National Night Out Draws People In

National Night Out Draws People In

By Michael McAllister

As the first day of 2017’s August came to a close, with the summer buzz of cicadas in the background, Grinnellians marked National Night Out at three of the city’s parks—Merrill, Bailey, and Arbor Lake.

Sponsored by Grinnell’s Optimists, the event ties to a movement begun in 1984 as a way of securing strong partnership between communities and law enforcement officials.  The National Association of Town Watch, the creator of National Night Out, lists 38 Iowa communities in addition to Grinnell that are officially registered as participants.

Throughout the nation, NNO involves 38 million people in 16,000 communities, and it is likely that those numbers will increase when this year’s figures are tallied.

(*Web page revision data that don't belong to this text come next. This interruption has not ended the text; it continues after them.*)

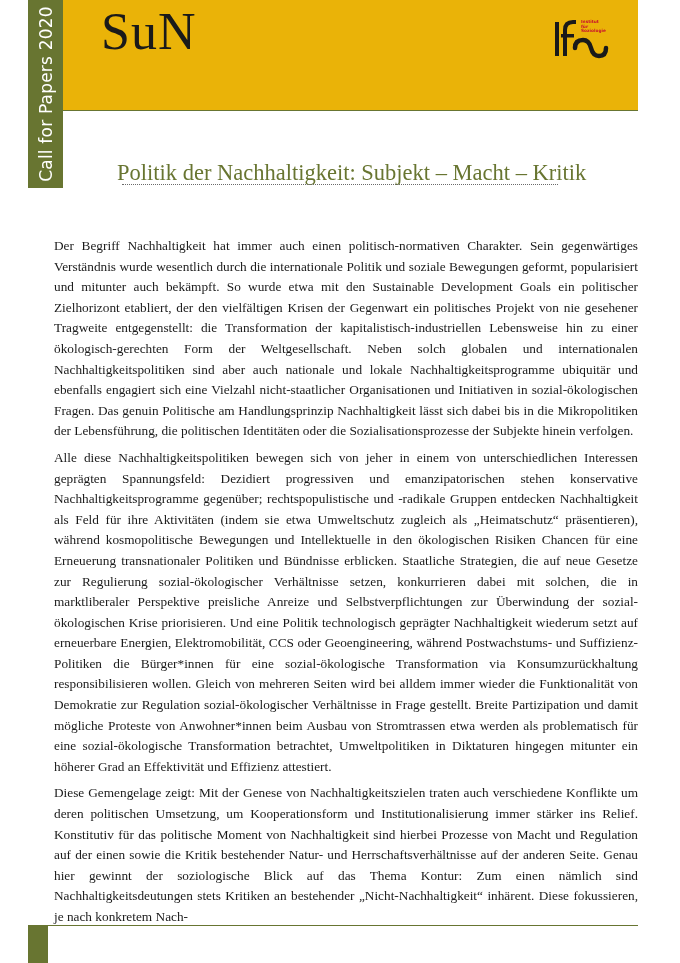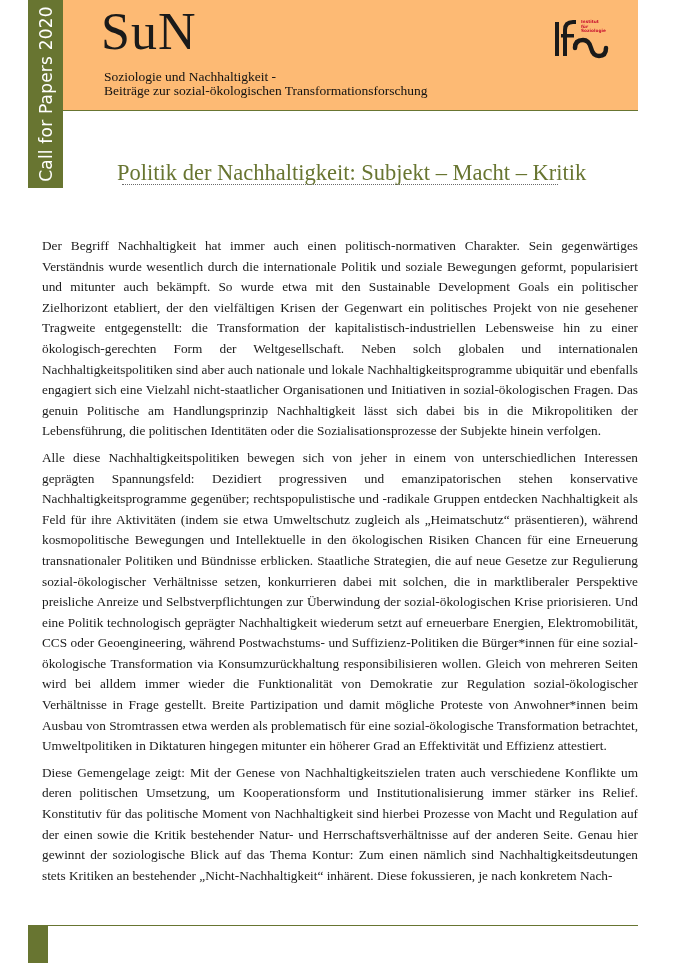--- a/index.html
+++ b/index.html
@@ -24,7 +24,7 @@
     }
     .header {
       position: absolute; left: 63px; top: 0; width: 575px; height: 110px;
-      background: #fdba74;
+      background: #eab308;
       border-bottom: 1px solid #687531;
     }
     .logo-sun {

Although the purpose of the event focuses on strengthening police-community relations, in Grinnell, thanks to Optimist Club 40173, National Night Out includes police, firefighters, the highway patrol, and EMTs—all the people we rely on to avert and alleviate tragedy.  And the emphasis of the event seems to be less on establishing relationships—since they already exist—than on visiting with friends, meeting new people, and enjoying some ice cream.

Nonetheless, the official description of the event on the city’s website lists the goals of strengthing general knowledge of crime and drug prevention, supporting anti-crime programs, building rapport between the community and police, and putting criminals on alert that “neighborhoods are organized and fighting back.”

If these goals strike us as extreme or as in some ways not applicable to Grinnell, we can all be grateful.

In the judement of Optimist Lee McFee, pictured below, the event was an unqualified success at the Merrill Park location.

“We’re having a great turnout tonight,” he said.  “It’s a beautiful night and a nice opportunity to come out and be with our rescue people, fire, and police.”

“Kids love seeing the big trucks,” he added.

Vehicles and personnel rotated among the three locations.  McGruff the Crime Dog was also on the scene.

 

Not to be upstaged by McGruff, city officials Mayor Gordon Canfield (below left) and First Ward Council member Julie Hansen (below right) stopped by to visit.

Some added random shots from Merrill Park will help covey the sense of community that National Night Out generated in Grinnell.

 

 

The only problem with National Night Out is that, like Christmas, it comes only once per year.